RORγt inhibitors have yet to enter human trials in any indication. “There's a lot of chest beating about who will be first into the clinic,” says Don Nicholson, vice president and head of worldwide discovery, respiratory and immunology, at Merck of Whitehouse Station, New Jersey. “Our strategy is, try to get a molecule as quickly as we can, but a molecule that is likely to make it all the way as a drug.” The target has attracted big pharma interest as it offers a more global way of modulating T_H17 biology than hitting targets such as IL-17 or IL-23, whereas its tissue selectivity—it is expressed mainly in the thymus and at certain mucosal surfaces—should ensure potential toxicities are limited, drug developers hope. In the absence of clinical data, it remains an open question for now whether it represents the best entry point for manipulating T_H17 biology. “I think it's a compelling target. As we begin to dissect out T_H17 cell biology, it could turn out to be the best target; it could be a good target among others; or it could be an inferior target,” says Nicholson.
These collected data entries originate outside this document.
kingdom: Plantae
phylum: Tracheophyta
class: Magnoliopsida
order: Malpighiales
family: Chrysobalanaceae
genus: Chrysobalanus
The complexity of T_H17 biology has recently been underlined in a transcriptional profiling, time-course study from Vijay Kuchroo, of Harvard Medical School, and collaborators, who recently identified 71 regulatory factors (46 of them new) in an extensive regulatory network controlling T_H17 cell differentiation (Nature doi:10.1038/nature11868, 6 March 2013). Kuchroo is also a co-founder of Tempero Pharmaceuticals, of Cambridge, Massachusetts, a company formed in 2009 with backing from London-based GlaxoSmithKline, which is focused on suppressing T_H17 cells and enhancing regulatory T cells (T_reg cells) to treat autoimmune disease. At the International Conference on Clinical & Cellular Immunology on October 22–24, 2012, in Chicago, the company presented results on several small-molecule inverse agonists of RORγt (J. Clin. Cell Immunol. 3, 4, 2012), but it is working on several other undisclosed targets. Kuchroo's study has identified “another boatload of potential targets,” says Mark Sundrud, of the Scripps Research Institute in Jupiter, Florida, who previously worked at Tempero. But it will take time for the field to sift through these putative targets and link them to actual functions, he says. Sundrud was first author on an earlier study which showed that activation of the amino acid starvation response selectively inhibited T_H17 differentiation while boosting T_reg cell activation (Science 324, 1334–1338, 2009). Why this effect is limited to T_H17 cells is unclear. “One of the thoughts is amino acid deprivation is playing a part in the resolution of inflammation,” Sundrud says. Limited local availability of amino acids could act as a brake on the inflammatory response. “This has nothing to do with dietary restriction,” he observes. In contrast, a study published back to back with the Kuchroo study suggests that dietary salt is a driver of autoimmune disease through T_H17 cell activation. Glick plays down its significance, however. “I'd be very cautious about drawing conclusions about cause and effect. Correlations and causality are very different,” he says.